▶ [Records excerpted from a collection]:
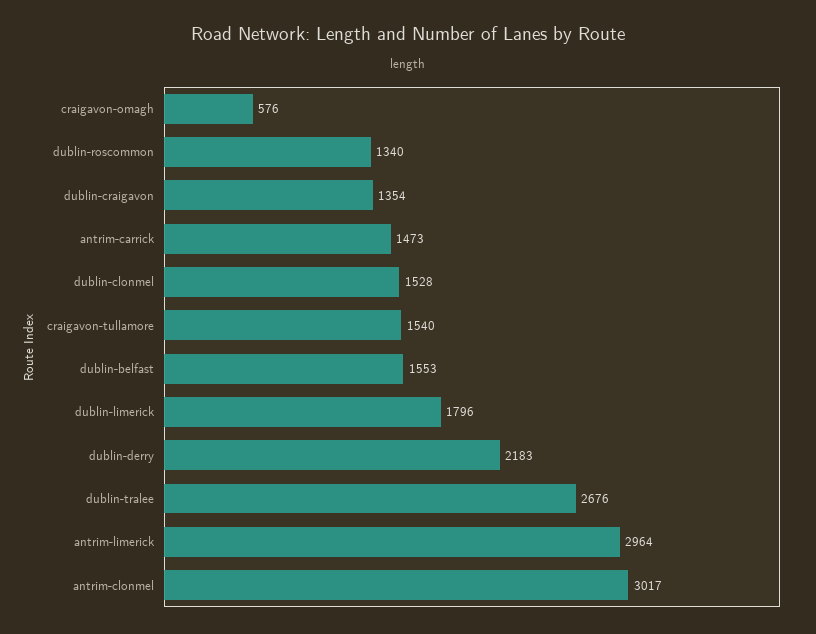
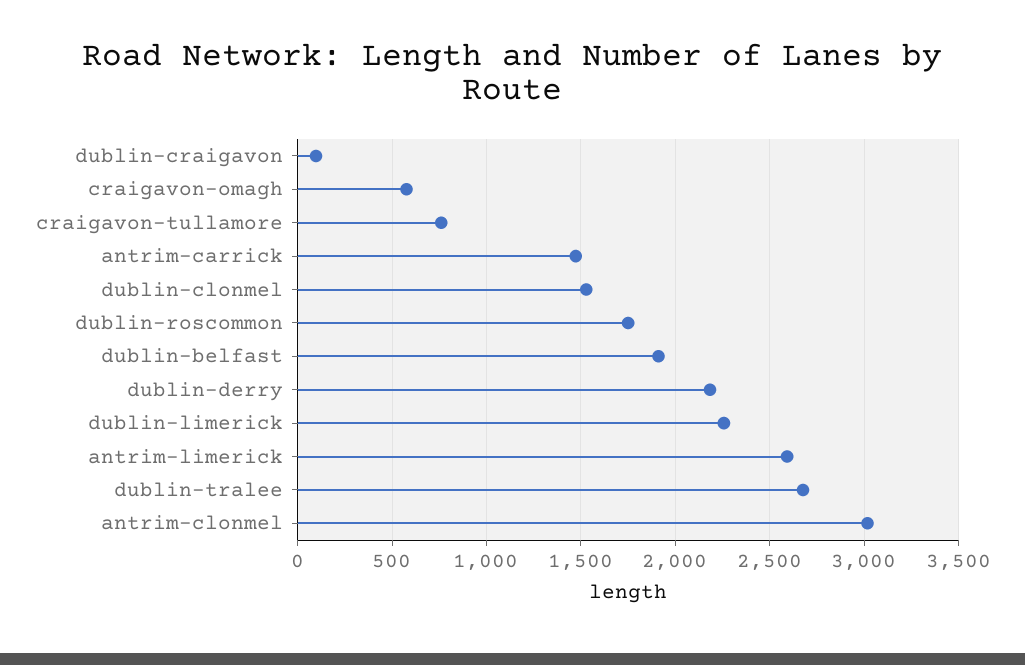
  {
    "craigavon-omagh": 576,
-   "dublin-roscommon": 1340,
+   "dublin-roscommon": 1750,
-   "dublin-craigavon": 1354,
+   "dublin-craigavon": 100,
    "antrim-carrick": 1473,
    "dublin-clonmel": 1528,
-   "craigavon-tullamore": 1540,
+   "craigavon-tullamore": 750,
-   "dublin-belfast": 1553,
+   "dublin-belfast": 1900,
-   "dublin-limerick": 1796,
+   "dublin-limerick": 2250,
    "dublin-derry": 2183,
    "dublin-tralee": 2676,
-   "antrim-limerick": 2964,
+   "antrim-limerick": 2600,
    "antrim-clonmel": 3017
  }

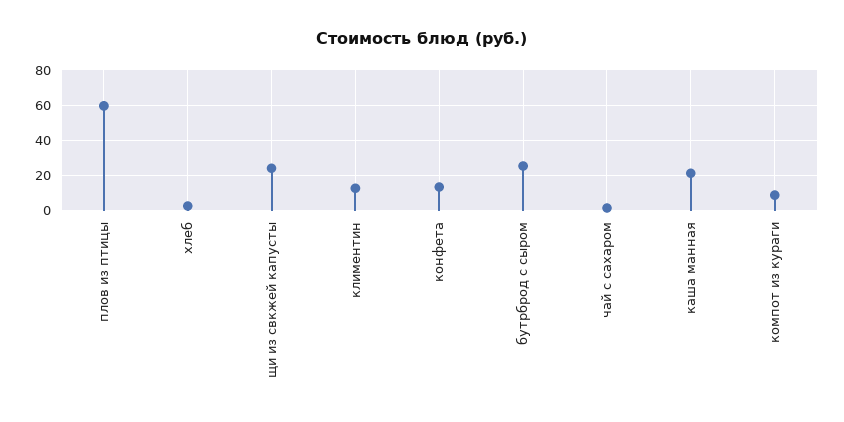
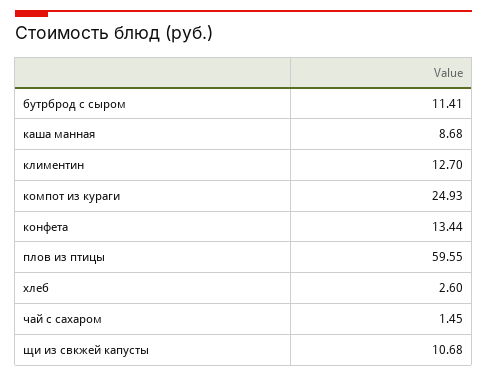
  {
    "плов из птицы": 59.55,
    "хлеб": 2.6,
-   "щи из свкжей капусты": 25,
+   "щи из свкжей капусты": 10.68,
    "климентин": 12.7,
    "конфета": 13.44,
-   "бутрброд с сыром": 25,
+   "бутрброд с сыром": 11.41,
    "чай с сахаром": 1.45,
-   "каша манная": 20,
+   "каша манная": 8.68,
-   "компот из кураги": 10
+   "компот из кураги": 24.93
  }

▶ [WORK REQUEST]:
Please reproduce the data above word for word, skipping all images.

▶ [RESULT FOR THIS EXERCISE]:
  {
    "craigavon-omagh": 576,
-   "dublin-roscommon": 1340,
+   "dublin-roscommon": 1750,
-   "dublin-craigavon": 1354,
+   "dublin-craigavon": 100,
    "antrim-carrick": 1473,
    "dublin-clonmel": 1528,
-   "craigavon-tullamore": 1540,
+   "craigavon-tullamore": 750,
-   "dublin-belfast": 1553,
+   "dublin-belfast": 1900,
-   "dublin-limerick": 1796,
+   "dublin-limerick": 2250,
    "dublin-derry": 2183,
    "dublin-tralee": 2676,
-   "antrim-limerick": 2964,
+   "antrim-limerick": 2600,
    "antrim-clonmel": 3017
  }

  {
    "плов из птицы": 59.55,
    "хлеб": 2.6,
-   "щи из свкжей капусты": 25,
+   "щи из свкжей капусты": 10.68,
    "климентин": 12.7,
    "конфета": 13.44,
-   "бутрброд с сыром": 25,
+   "бутрброд с сыром": 11.41,
    "чай с сахаром": 1.45,
-   "каша манная": 20,
+   "каша манная": 8.68,
-   "компот из кураги": 10
+   "компот из кураги": 24.93
  }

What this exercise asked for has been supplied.